Nadie llamó a un médico y solo el tenebroso Beria se hizo presente para ordenar que fuese asistido por especialistas ya tardíamente. Había sufrido un accidente cerebrovascular como consecuencia de la hipertensión que padecía y la cual no había querido encarar responsablemente. Durante unos días fue atendido y en algún momento pareció mejorar y en esos instantes de lucidez, impedido de hablar por la parálisis, fulminaba con la mirada a los áulicos que pasaban por su habitación. Dicen que Lavrenti Beria le tomaba la mano y patéticamente le imploraba que reuniese fuerzas para recuperase y luego, en el pasillo, lanzaba imprecaciones terribles contra el moribundo. Finalmente, a las 21:50 del 05 de marzo, no pudo ser reanimado a pesar de los esfuerzos de médicos y enfermeros.
El 9 del mismo mes se iniciaron los funerales, exhibiéndose su cuerpo en el Kremlin, pero alrededor de esas pompas fúnebres ocurrieron acontecimientos terribles que nunca han sido debidamente tratados, pero que sin duda, vistos a distancia, fueron la rúbrica de sangre de quien había construido su vida apuntalándose en el crimen y en el terror.
El velatorio del otrora superpoderoso “hombre de hierro” (así lo bautizaron los obsecuentes y serviles del comunismo mundial) fue una orgía de cadáveres, ya que más de un millar de personas murieron aplastadas en los tumultos que se sucedieron alrededor de la Plaza Roja cuando las multitudes fanatizadas pugnaban por acercarse a los despojos del georgiano.
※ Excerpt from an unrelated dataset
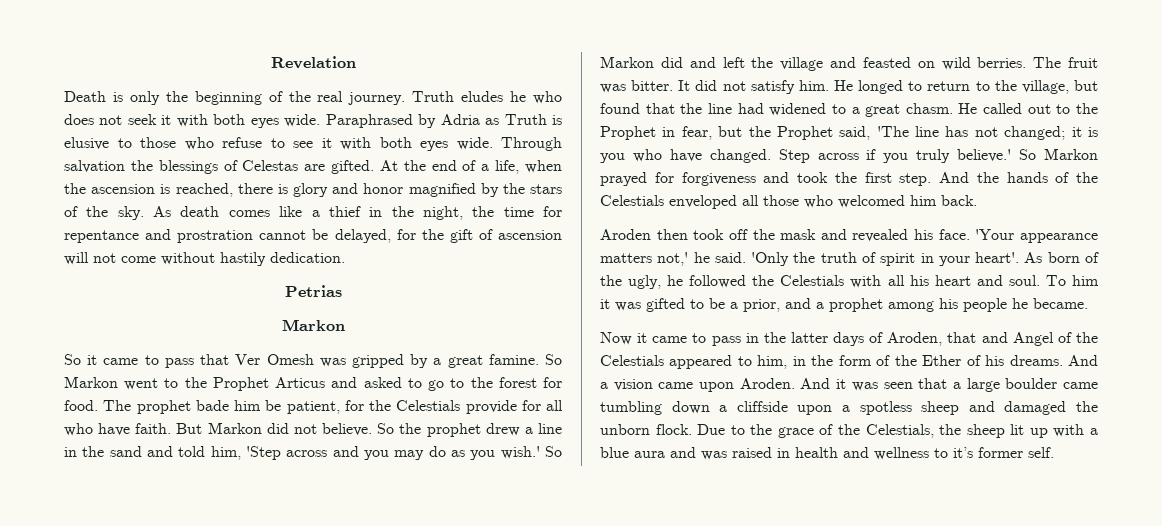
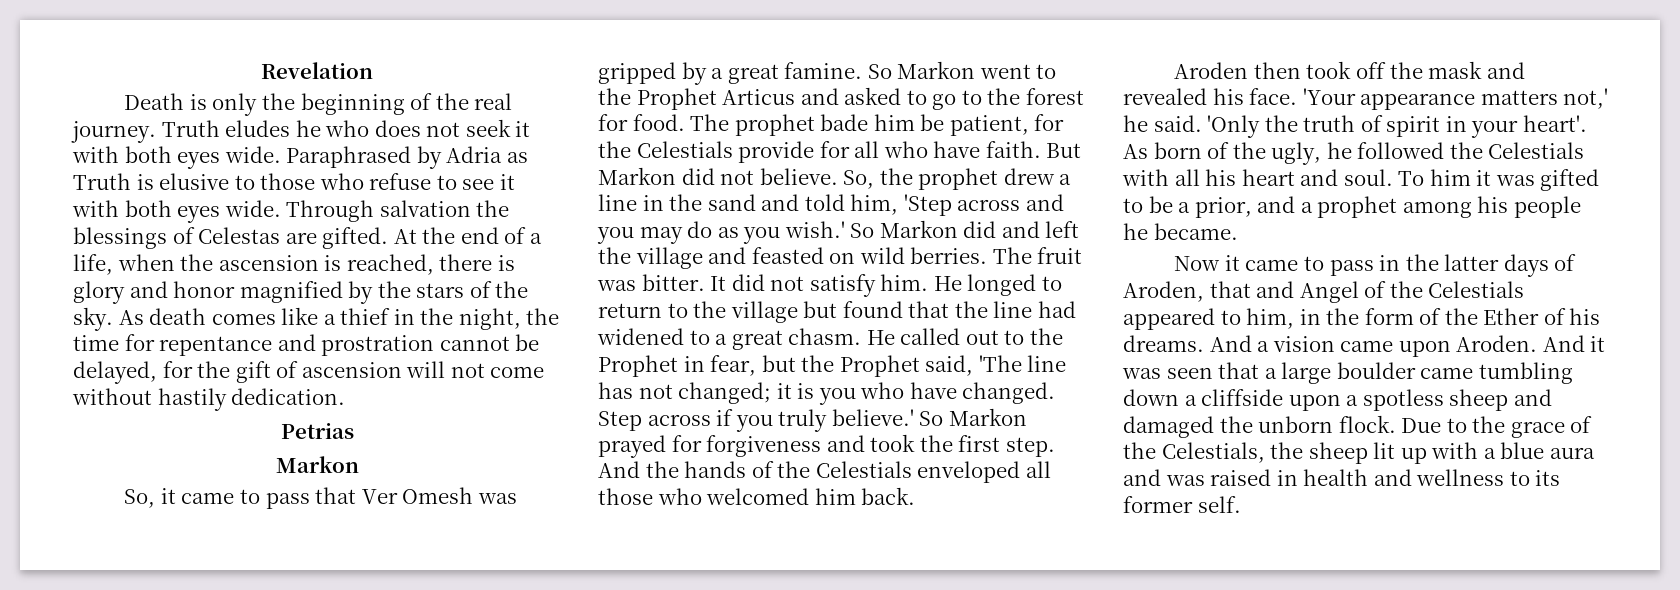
[64,354,81,365] So -> [124,489,156,508] So,
[377,423,395,434] So -> [843,170,875,189] So,
[1021,80,1069,94] village, -> [730,301,798,323] village
[953,447,973,458] it’s -> [1535,470,1561,486] its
Muchas especulaciones se han tejido sobre lo que realmente ocurrió. Historiadores e investigadores han insinuado una conspiración de allegados para envenenarlo; otros aseveran que murió a las pocas horas de haber sido visto por los sirvientes. Lo cierto es que después de muchas líneas escritas al respecto, nunca se han presentado certezas que avalen definitivamente esas versiones y aquel despiadado gobernante que sembró el terror durante veintiocho años, que asesinó a millones en campos de concentración y que con la mayor sangre fría hizo fusilar a allegados con tiros en la nuca hechos a quemarropa, había terminado sus días. Turbia remembranza de intrigas, desprecios, lealtades hipócritas y tardanzas inexplicables.
Contexto de odios, manipulaciones, engaños y ocultamientos. Sí, definitivamente, tal como emana del Eclesiastés, nihil sub sole novun.